Texte fourni:
L’accès aux emplois publics, prolongement de l’exercice de la souveraineté, est historiquement réservé aux nationaux français (Article 3 de la Déclaration des droits de l’Homme et du citoyen, article 3 de la Constitution du 4 octobre 1958). Cependant, l’évolution de la société contemporaine a tendance à favoriser les échanges internationaux dans un cadre européen mais également plus global. La recherche scientifique étant internationalisée sur de nombreux points, les échanges de personnels sont nombreux et il n’est pas rare que des chercheurs mettent en œuvre une « mobilité internationale ».
Le Premier ministre a saisi le Conseil d’État d’une demande d’avis administratif (Il ne s’agit pas ici d’un avis juridictionnel rendu par les formations contentieuses en application des dispositions de l’article L.113‑1 du code de justice administrative issu de la loi n°87‑1127 du 31 décembre 1987) tendant à déterminer si une personne n’ayant pas la nationalité française pouvait diriger un établissement public et, le cas échéant, sous quelles conditions de forme et de fond. Bien que cette demande visait spécifiquement l’Agence nationale de la recherche (ANR), les termes dans lesquels le Conseil d’État a émis son avis sont transposables à de multiples organismes de droit public. Elle ne saurait toutefois être transposée aux organismes de droit privé chargés d’une mission de service public ni aux organismes régis par des textes spéciaux, notamment ceux présents dans le domaine de la défense.
A cette occasion, le Conseil d’État va préciser que, dans son principe, un étranger peut parfaitement avoir accès à l’ensemble des « emplois publics » sous les réserves posées par les règles à valeur constitutionnelle et législative. Il n’existe en effet nul obstacle juridique de portée générale à un tel accès même si le droit positif privilégie les ressortissants français et « européens ».

Exercices:
- a) Dans le texte sur l'accès des étrangers aux emplois publics, à quelle institution le Premier ministre a-t-il adressé une demande d'avis administratif ?
- b) Rédigez la suite du texte sur l'accès des étrangers aux emplois publics, en reprenant après sa dernière phrase.
La liste qui suit ne joue aucun rôle dans ce travail.

Entrées:
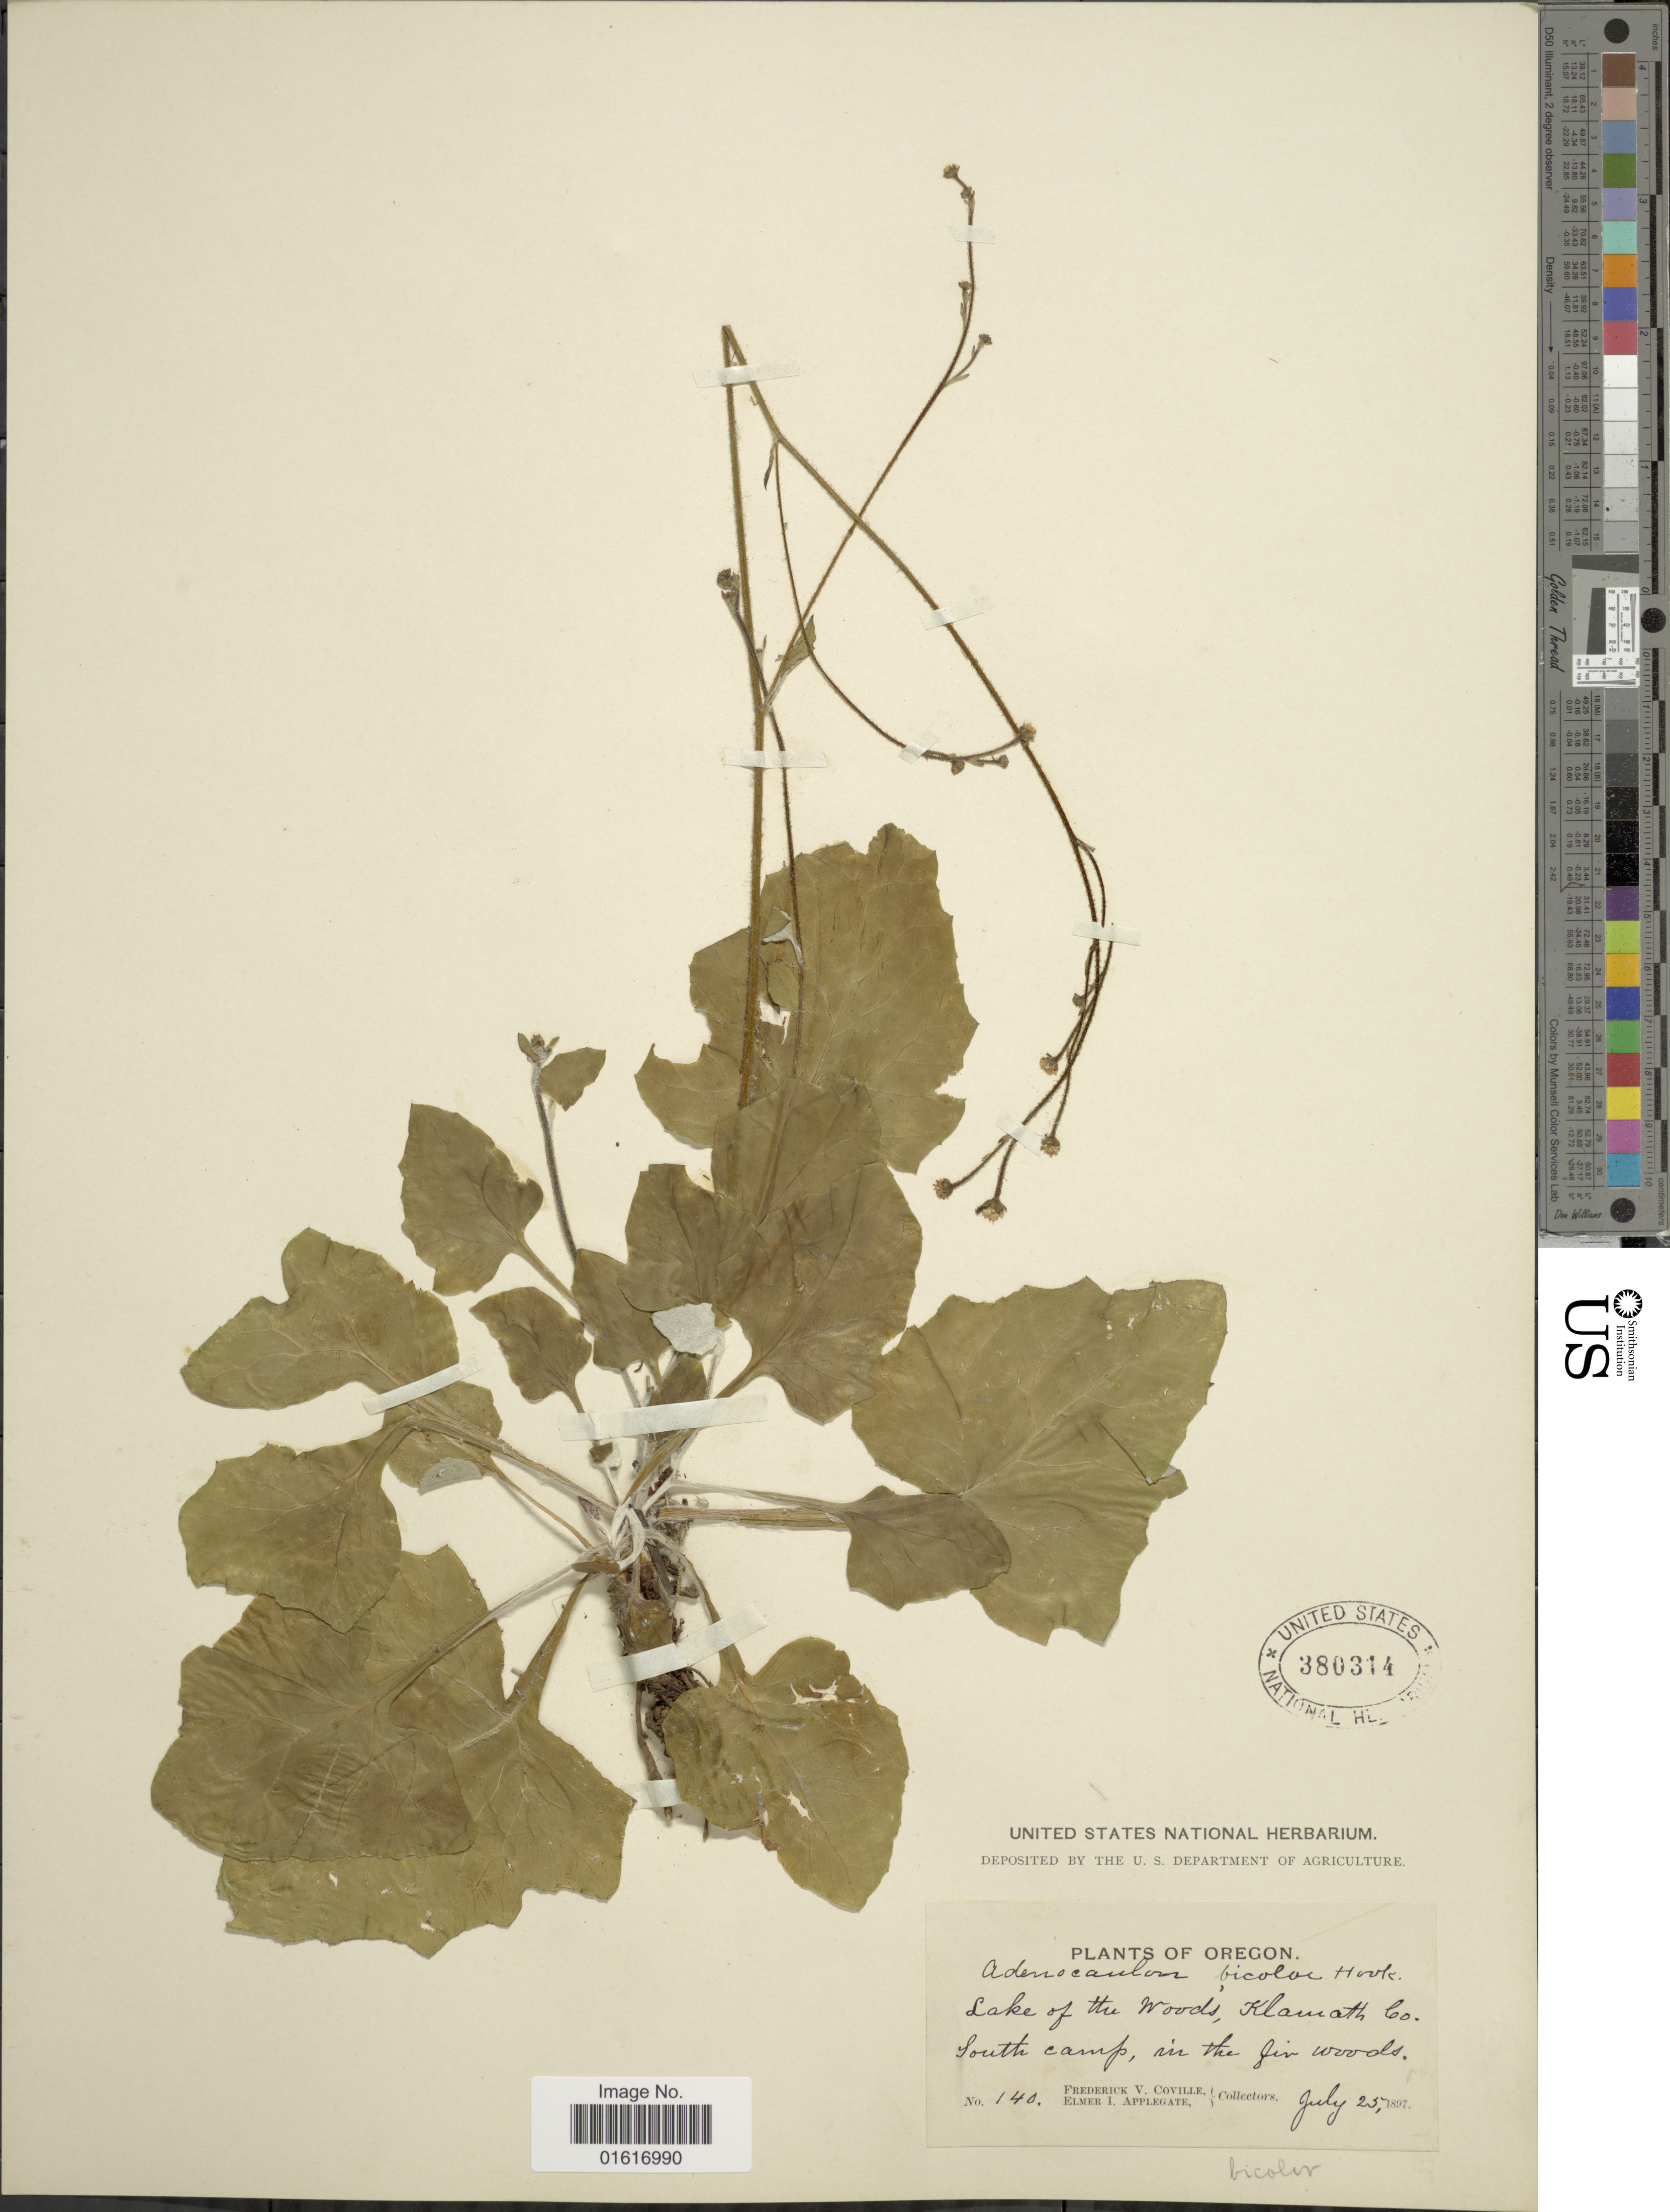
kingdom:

...

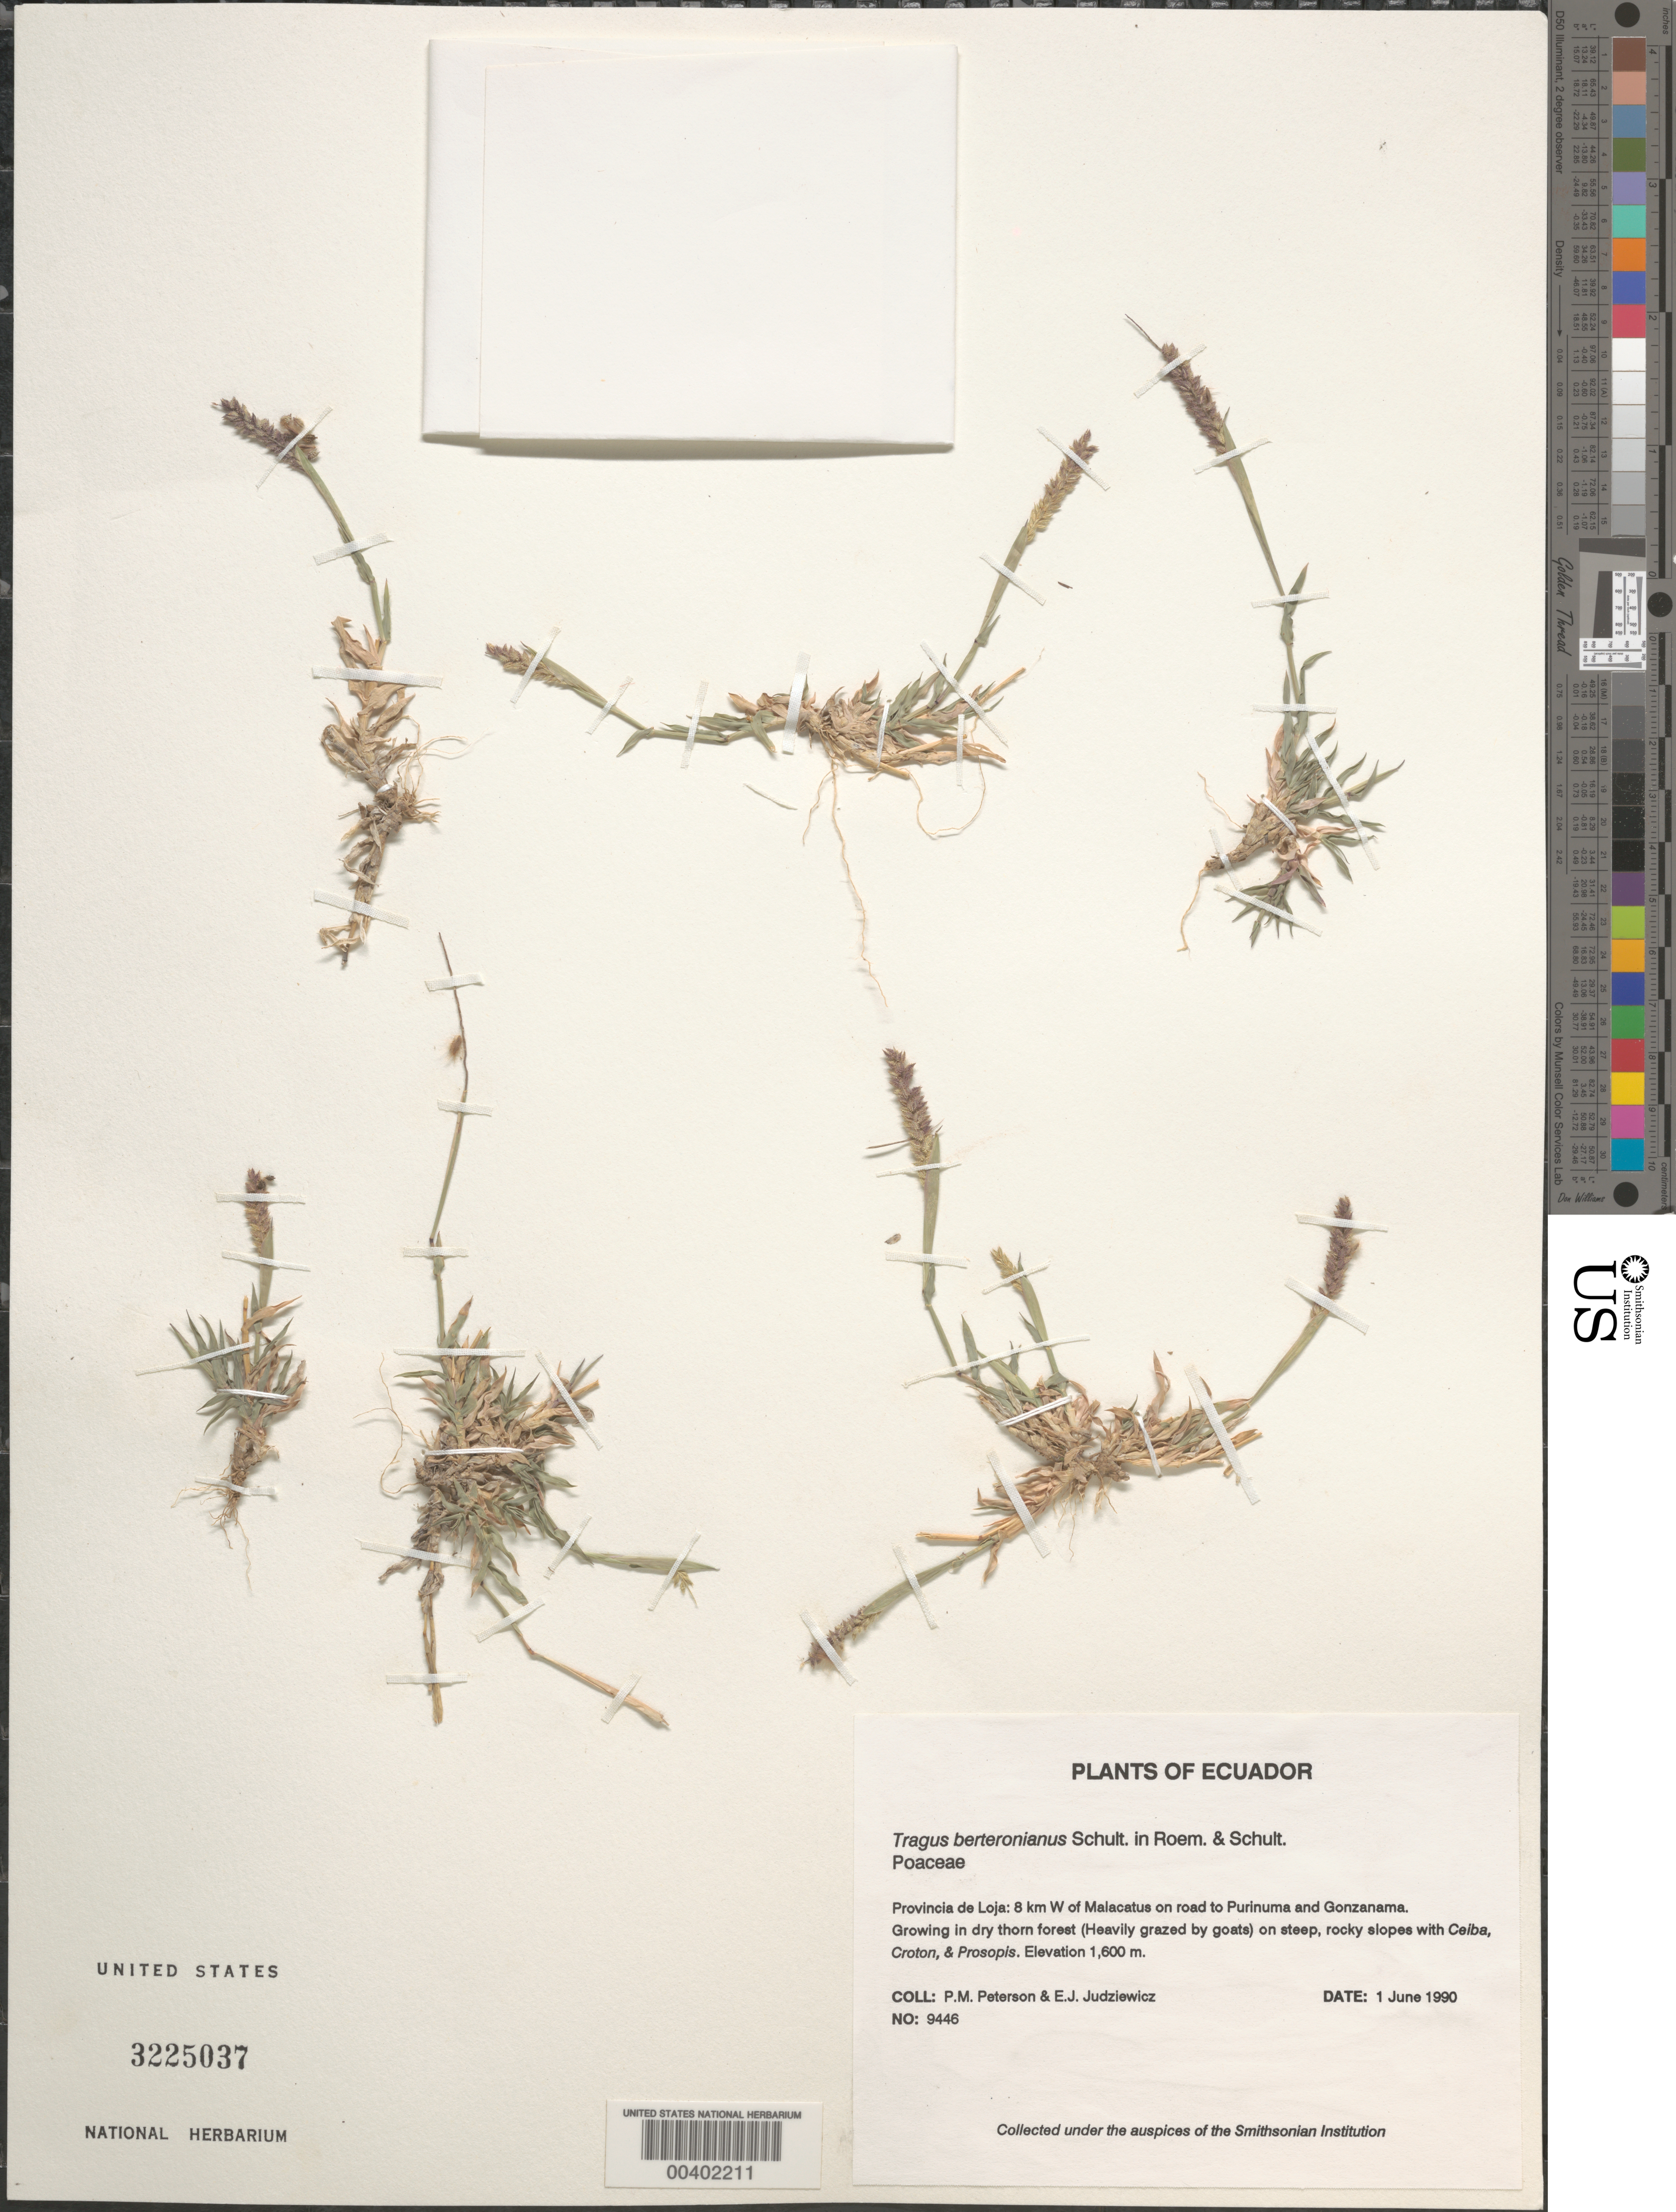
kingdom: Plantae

Corrigé:
- a) Au Conseil d'État.

- b)
Cet avis, dont la publicité a été autorisée, constitue donc une contribution à la détermination des conditions d’emploi des étrangers au sein de l’administration publique française et systématise les solutions antérieures indépendamment du cadre d’emploi.
1°) Le Conseil d’État, juge administratif suprême, dispose d’activités consultatives dont l’une des caractéristiques demeure la discrétion. Qu’il s’agisse d’avis rendus à l’occasion de l’examen de projets de textes gouvernementaux, de propositions de loi (Articles 38 et 39 de la Constitution du 4 octobre 1958 ; article L.112‑1 du code de justice administrative) ou d’avis rendus sur les « difficultés qui s’élèvent en matière administrative » (Article L.112‑2 du code de justice administrative), la confidentialité des avis est une condition requise pour que le Conseil d’État puisse librement exercer sa mission de conseil (Y. Gaudemet (et al.), Les grands avis du Conseil d’État, 3e éd., Dalloz, 2008, p. 48 et s).
Toutefois, la règle du secret –bien que légalement consacrée (Article 6 1° de la loi n° 78‑753 du 17 juillet 1978)– est mise en échec dans le cadre de la législation relative aux archives (Article L.213‑2 I du code du patrimoine) qui permet leur accès à l’expiration d’un délai de 25 années ou lorsque le Gouvernement, destinataire de ses avis, accepte de le rendre public (Pour être exhaustif, il convient de signaler qu’il arrive que de tels avis soient l’objet de « fuites » auprès de la presse. Ce phénomène est cependant exceptionnel).
Tel est le cas d’un certain nombre d’avis qui font l’objet d’une publication dans la collections des Rapports du Conseil d’État (anciennement Études et documents du Conseil d’État) (Publiées par La documentation française/DILA) ou lorsque la publicité est formellement accordée. C’est ainsi que certains auteurs ont pu publier des avis du Conseil d’État après « dé-classification » à leur demande (Y. Gaudemet (et al.), ibid) ou, lorsqu’en opportunité, le Gouvernement rend public une position du Conseil d’État pour asseoir sa doctrine administrative (Cf. CE Ass. gén., 27 novembre 1989, n° 346.893, obs. J. Rivero RFDA 1990 p. 1, obs. O. Schrameck et M. Guyomar in Y. Gaudemet (et al.), Les grands avis du Conseil d’État, 3e éd., Dalloz, 2008, p. 197 et s). La Cour européenne des droits de l’Homme a même eu l’occasion de consacrer cette pratique en indiquant qu’elle pouvait parfaitement être assimilée à l’édiction d’une loi (au sens matériel) en matière administrative (Cour EDH, 4 décembre 2008, Dogru c. France, n° 31645/04 et Kervanci c. France, n° 27058/08 [2 espèces]).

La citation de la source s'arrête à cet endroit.